# San Fran's Americana Ring, by Zambello.



## AmericanGesamtkunstwerk (May 9, 2011)

I want to know more about this production. does anyone have an insider information i.e. they're near San Fran and they managed to see it? I am very interested in it. What are the chances of it getting a dvd? is it more of a draw musically or conceptually/visually or does it pull off both equal? Are they running it ever again after the 2011 season?


----------



## Almaviva (Aug 13, 2010)

No clue. I'd be curious to learn about it as well.


----------



## MAnna (Sep 19, 2011)

I didn't attend the full ring cycle as I am not a Wagner fan but I did attend the Das Rheingold production twice (once in an earlier year) and I also attended the Die Walkure production from the year before.

The Valhalla concept was taken from the 1930s skyscrapers that spoke to the American dream - and eventually the misuse of it. Earlier concepts focused on economic and political decline. Here the the emphasis was on despoliation of the environment. The idea is that, at the beginning of the Ring, an idealized landscape is shown and as the cycle proceeds it darkens and decays to the point where the world is void of anything known to live - destroyed by our own making. 

Admittedly, I have not seen any other Ring Cycles but I was quite impressed by the underground caverns of Nibelheim, the capture of Alberich and the use of children as Nibelungs. 

The finale of Die Walkure employed real fire created by a perforated pipe filled with gas running around the edge of the set which was progressively lit. Wotan and Brunnhilde wore special flame-retardant costumes. As the world of the gods was considered a war zone, the actual images of American soldiers who died in the Civil War, WWI, WWII, Iraq and Afghanistan were projected in the background during this scene. 
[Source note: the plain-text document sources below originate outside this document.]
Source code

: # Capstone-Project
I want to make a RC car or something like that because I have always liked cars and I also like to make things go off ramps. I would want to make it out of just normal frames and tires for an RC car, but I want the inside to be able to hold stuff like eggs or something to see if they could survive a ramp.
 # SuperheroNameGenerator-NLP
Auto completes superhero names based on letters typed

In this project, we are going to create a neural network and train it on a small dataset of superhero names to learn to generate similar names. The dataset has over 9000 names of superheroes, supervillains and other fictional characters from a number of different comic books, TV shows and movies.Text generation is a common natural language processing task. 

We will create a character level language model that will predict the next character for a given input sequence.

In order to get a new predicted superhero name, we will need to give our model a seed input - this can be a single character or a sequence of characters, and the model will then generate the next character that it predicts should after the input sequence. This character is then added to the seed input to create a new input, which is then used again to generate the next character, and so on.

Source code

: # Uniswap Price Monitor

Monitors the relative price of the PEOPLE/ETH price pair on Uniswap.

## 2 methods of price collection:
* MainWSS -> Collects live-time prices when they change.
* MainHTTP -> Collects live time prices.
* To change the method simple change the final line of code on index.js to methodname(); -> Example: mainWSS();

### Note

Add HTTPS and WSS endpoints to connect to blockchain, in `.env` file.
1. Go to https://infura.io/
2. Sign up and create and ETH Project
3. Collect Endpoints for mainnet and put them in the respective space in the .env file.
Marl Delavan sang Wotan and improved from the first time I saw him sing the role. He had stamina issues in Die Walkure. Nina Stemme sang Brunnhilde and was nearly universally well-received. For me, Stefan Margita's singing as Loge was to die for. Larissa Diadkova was supposed to sing Fricka but bowed out due to personal reasons.

Don't have any information on whether it will be released on DVD but I imagine I would have heard something by now if so. The facility does have HD recording capability and I have seen some rebroadcasts of SFO's recent productions, but none of them come from the Ring Cycle.


----------



## Chi_townPhilly (Apr 21, 2007)

Nice paragraph, this:


MAnna said:


> The finale of Die Walkure employed real fire created by a perforated pipe filled with gas running around the edge of the set which was progressively lit. Wotan and Brunnhilde wore special flame-retardant costumes. As the world of the gods was considered a war zone, the actual images of American soldiers who died in the Civil War, WWI, WWII, Iraq and Afghanistan were projected in the background during this scene.


... and pretty much characteristic of the general flow there. You're not so much guided through the producer's conceptions as dragged through them, at the end of thoroughly-cinched tether.


----------